Model selection is a process where features are scored based on their importance and health, and these scores are combined to generate a model score for each model. The model with a score above a certain threshold is then selected and deployed.

  • Features are scored based on importance and health
  • Scores are combined to generate a model score
  • Model with score above threshold is selected and deployed

Potential Applications

This technology could be applied in various fields such as:

  • Healthcare for predicting patient outcomes
  • Finance for risk assessment
  • Marketing for customer segmentation

Problems Solved

This technology helps in:

  • Improving model selection process
  • Enhancing accuracy of predictions
  • Streamlining decision-making process

Benefits

The benefits of this technology include:

  • Increased efficiency in model selection
  • Improved performance of predictive models
  • Better decision-making based on data

Potential Commercial Applications

This technology has potential commercial applications in:

  • Data analytics companies
  • Financial institutions
  • Healthcare organizations

Possible Prior Art

One possible prior art for this technology could be:

  • Existing model selection algorithms
  • Previous methods for feature scoring

Unanswered Questions

How does this technology compare to existing model selection methods?

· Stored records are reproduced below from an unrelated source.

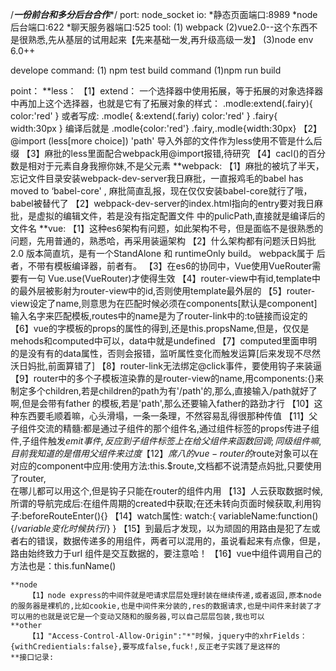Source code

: /*******一份前台和多分后台合作********/
port:
node_socket io:
	*静态页面端口:8989
	*node后台端口:622
	*聊天服务器端口:525
tool:
	(1) webpack 
	(2)vue2.0--这个东西不是很熟悉,先从基层的试用起来【先来基础一发,再升级高级一发】
	(3)node env 6.0++

develope command:
	(1) npm test
build command
	(1)npm run build


point：
	**less：
		【1】extend：
			一个选择器中使用拓展，等于拓展的对象选择器中再加上这个选择器，也就是它有了拓展对象的样式：
			.modle:extend(.fairy){
				color:'red'
			}
			或者写成:
			.modle{
				&:extend(.fariy)
				color:'red'
			}
			.fairy{
				width:30px
			}
			编译后就是
			.modle{color:'red'}   	.fairy,.modle{width:30px}
		【2】@import (less[more choice]) 'path'  导入外部的文件作为less使用不管是什么后缀
		【3】麻批的less里面配合webpack用@import报错,待研究
		【4】cacl()的百分数是相对于元素自身我擦你妹,不是父元素
	**webpack:
		【1】麻批的被坑了半天，忘记文件目录安装webpack-dev-server我日麻批，一直报鸡毛的babel has moved to 
			‘babel-core' , 麻批简直乱报，现在仅仅安装babel-core就行了哦，babel被替代了
		【2】webpack-dev-server的index.html指向的entry要对我日麻批，是虚拟的编辑文件，若是没有指定配置文件
			中的pulicPath,直接就是编译后的文件名
	**vue:
		【1】这种es6架构有问题，如此架构不号，但是面临不是很熟悉的问题，先用普通的，熟悉哈，再采用装逼架构
		【2】什么架构都有问题沃日妈批 2.0 版本简直坑，是有一个StandAlone 和 runtimeOnly build。 webpack属于
			后者，不带有模板编译器，前者有。
		【3】在es6的协同中，Vue使用VueRouter需要有一句  Vue.use(VueRouter)才使得<router-view></router-view>生效
		【4】router-view中有id,template中的最外层被影射为router-view中的id,否则使用template最外层的
		【5】router-view设定了name,则意思为在匹配时候必须在components[默认是component]输入名字来匹配模板,routes中的name是为了router-link中的:to链接而设定的
		【6】vue的字模板的props的属性的得到,还是this.propsName,但是，仅仅是mehods和computed中可以，data中就是undefined
		【7】computed里面申明的是没有有的data属性，否则会报错，监听属性变化而触发运算[后来发现不尽然沃日妈批,前面算错了]
		【8】router-link无法绑定@click事件，要使用钩子来装逼
		【9】router中的多个子模板渲染靠的是router-view的name,用components:{}来制定多个children,若是children的path为有'/path'的,那么,直接输入/path就好了啊,但是会带有father 的模板,若是'path',那么还要输入father的路劲才行
		【10】这种东西要毛顺着嘛，心头滑塌，一条一条理，不然容易乱得很那种传值
		【11】父子组件交流的精髓:都是通过子组件的那个组件名,通过组件标签的props传进子组件,子组件触发$emit事件,反应到子组件标签上在给父组件来
			函数回调;同级组件嘛,目前我知道的是借用父组件来过度
		【12】席八的vue-router的$route对象可以在对应的component中应用:使用方法:this.$route,文档都不说清楚点妈批,只要使用了router,	
			在哪儿都可以用这个,但是钩子只能在router的组件内用
		【13】人云获取数据时候,所谓的导航完成后:在组件周期的created中获取;在还未转向页面时候获取,利用钩子:beforeRouteEnter(){}
		【14】watch属性:
			watch:{
				variableName:function(){/*variable变化时候执行*/}
			}
		【15】到最后才发现，以为顽固的用路由是犯了左或者右的错误，数据传递多的用组件，两者可以混用的，虽说看起来有点像，但是，路由始终致力于url
			组件是交互数据的，要注意哈！
		【16】vue中组件调用自己的方法也是：this.funName()

	**node
		【1】node express的中间件就是吧请求层层处理封装在继续传递,或者返回,原本node的服务器是裸机的,比如cookie,也是中间件来分装的,res的数据请求,也是中间件来封装了才可以用的也就是说它是一个变动又随和的服务器,可以自己层层包装,我也可以
	**other
		【1】"Access-Control-Allow-Origin":"*"时候，jquery中的xhrFields：{withCredientials:false},要写成false,fuck!,反正老子实践了是这样的
	**接口记录:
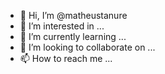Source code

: - 👋 Hi, I’m @matheustanure
- 👀 I’m interested in ...
- 🌱 I’m currently learning ...
- 💞️ I’m looking to collaborate on ...
- 📫 How to reach me ...

<!---
matheustanure/matheustanure is a ✨ special ✨ repository because its `README.md` (this file) appears on your GitHub profile.
You can click the Preview link to take a look at your changes.
--->
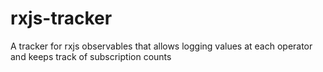 # rxjs-tracker
A tracker for rxjs observables that allows logging values at each operator and keeps track of subscription counts

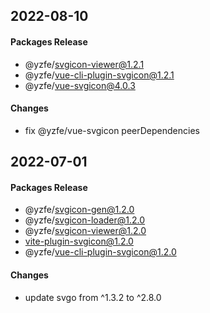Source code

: ## 2022-08-10
#### Packages Release
 - @yzfe/svgicon-viewer@1.2.1
 - @yzfe/vue-cli-plugin-svgicon@1.2.1
 - @yzfe/vue-svgicon@4.0.3

#### Changes
- fix  @yzfe/vue-svgicon peerDependencies

## 2022-07-01
#### Packages Release
 - @yzfe/svgicon-gen@1.2.0
 - @yzfe/svgicon-loader@1.2.0
 - @yzfe/svgicon-viewer@1.2.0
 - vite-plugin-svgicon@1.2.0
 - @yzfe/vue-cli-plugin-svgicon@1.2.0

#### Changes
- update svgo from ^1.3.2 to ^2.8.0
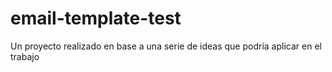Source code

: # email-template-test
Un proyecto realizado en base a una serie de ideas que podría aplicar en el trabajo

This article does not provide a direct comparison with existing model selection methods.

What are the specific industries that could benefit the most from this technology?

The article mentions potential applications in healthcare, finance, and marketing, but does not delve into specific industries within these sectors that could benefit the most.


Original Abstract Submitted

Model selection is disclosed. Features used as inputs to models are scored in terms of importance and health. The importance and health scores are combined in order to generate a model score for each model. The model with a score above a threshold score is selected and deployed.